Xiao Yan melirik wajah muram Hun Yu. Dia melirik pertempuran kacau di kejauhan sebelum menggelengkan kepalanya. Tanpa menunda lebih lama, dia melangkah maju, dan aura yang sangat luas dan dahsyat tiba-tiba menyembur keluar dari tubuhnya ke segala arah!
Aura ini menyapu seluruh ruang saat muncul. Beberapa individu yang lebih lemah samar-samar merasakan tekanan.
“Puncak Sembilan Perubahan Dou Zun?”
Ekspresi para ahli netral di kejauhan tiba-tiba berubah ketika mereka merasakan kekuatan besar aura ini. Wajah mereka menunjukkan keterkejutan saat mereka menatap Xiao Yan. Mereka semua yakin bahwa Xiao Yan tidak memiliki kekuatan ini sebulan yang lalu!
Wajah Hun Yu berkedut saat itu. Ekspresinya menjadi sangat jelek. Baru saat itulah dia mengerti mengapa Xiao Yan tidak takut padanya. Jawabannya adalah karena kekuatan Xiao Yan sudah jauh melampauinya…
“Lalu bagaimana jika kekuatanmu berada di perubahan kesembilan puncak Dou Zun? Apa kau pikir aku takut padamu?”
Hun Yu menarik napas dalam-dalam. Dia menekan keterkejutannya di hatinya saat segel yang dibentuk oleh tangannya berubah. Sebuah tato klan perlahan muncul di alisnya. Auranya tiba-tiba melonjak ketika tato klan ini muncul. Auranya mendekati level Xiao Yan dalam sekejap mata…
“Perubahan kedelapan, ya. Sayangnya, ini masih belum cukup…”
Xiao Yan tersenyum dan menggelengkan kepalanya setelah merasakan aura Hun Yu.
“Kita akan tahu apakah itu cukup setelah saling bertukar pukulan!”
Hun Yu tertawa dingin. Segel tangannya berubah, dan dia membentuk banyak segel rumit. Dou Qi dingin di dalam tubuhnya membentuk telapak tangan hitam yang menakutkan di depannya dengan kecepatan kilat.

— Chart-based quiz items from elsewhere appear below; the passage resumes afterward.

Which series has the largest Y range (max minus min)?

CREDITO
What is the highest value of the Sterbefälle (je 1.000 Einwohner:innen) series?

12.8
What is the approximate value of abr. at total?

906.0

Jeritan memilukan yang tajam terus keluar dari telapak tangan itu. Ada wajah buas yang samar-samar terlihat di atasnya.
“Telapak Penghancur Jiwa!”
Hun Yu berteriak marah setelah jeritan memilukan dari telapak tangan itu semakin intens. Telapak tangan hitam pekat itu dengan cepat melesat ke arah Xiao Yan dengan kecepatan kilat.

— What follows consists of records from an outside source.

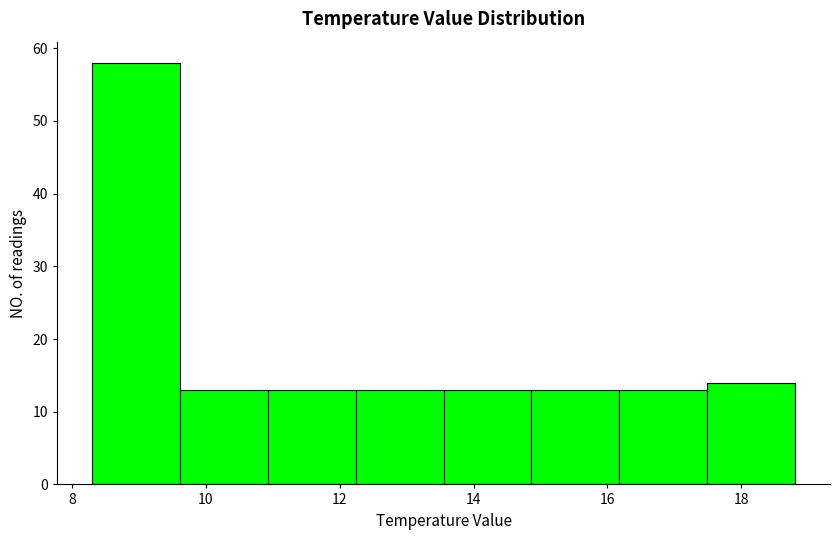

Reading left to right, list every bar in this chart as the range it spans on the x-axis followed by its height. Neither the bar edges nor the heights are printed on the chart, so give them approximately, as read against the axes.

8.4 to 9.6: 58
9.6 to 11.0: 13
11.0 to 12.2: 13
12.2 to 13.6: 13
13.6 to 14.8: 13
14.8 to 16.2: 13
16.2 to 17.4: 13
17.4 to 18.8: 14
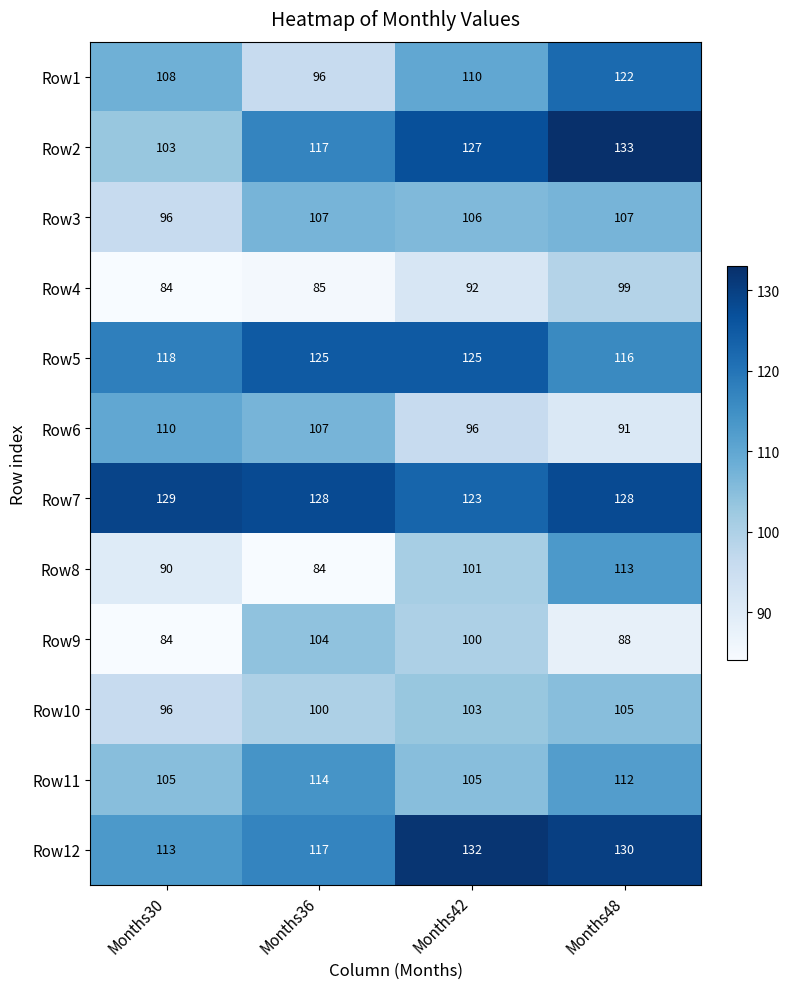

Between Months30 and Months36, which series saw the biggest shift?

Row9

Telapak tangan hitam pekat itu tidak terlalu besar, tetapi mengandung Dou Qi yang sangat gelap, dingin, dan kuat. Hun Yu mengerti bahwa dia akan kalah jika dia tidak menggunakan semua kekuatannya melawan Xiao Yan yang jauh lebih kuat.
“Aku sudah bilang… itu tidak cukup.”
Xiao Yan terus menggelengkan kepalanya perlahan bahkan saat telapak tangan Hun Yu yang kuat terus mendekatinya. Setelah itu, dia mengambil dua langkah lembut ke depan dan muncul di depan telapak tangan Hun Yu. Hun Yu menatap dengan mata terkejut saat api panas tiba-tiba menyembur keluar dari tangan kanan Xiao Yan. Akhirnya, api itu dengan lembut menghantam telapak tangan hitam pekat itu.
“Retakan!”
Kebuntuan berlangsung sesaat ketika keduanya bertabrakan. Setelah itu, semua orang yang menyaksikan tercengang melihat telapak tangan hitam pekat, yang telah mengumpulkan sebagian besar Dou Qi Hun Yu, dengan mudah hancur oleh serangan acak tangan Xiao Yan… Kekuatan
ini benar-benar menekan serangan itu karena berasal dari tingkat yang sama sekali berbeda.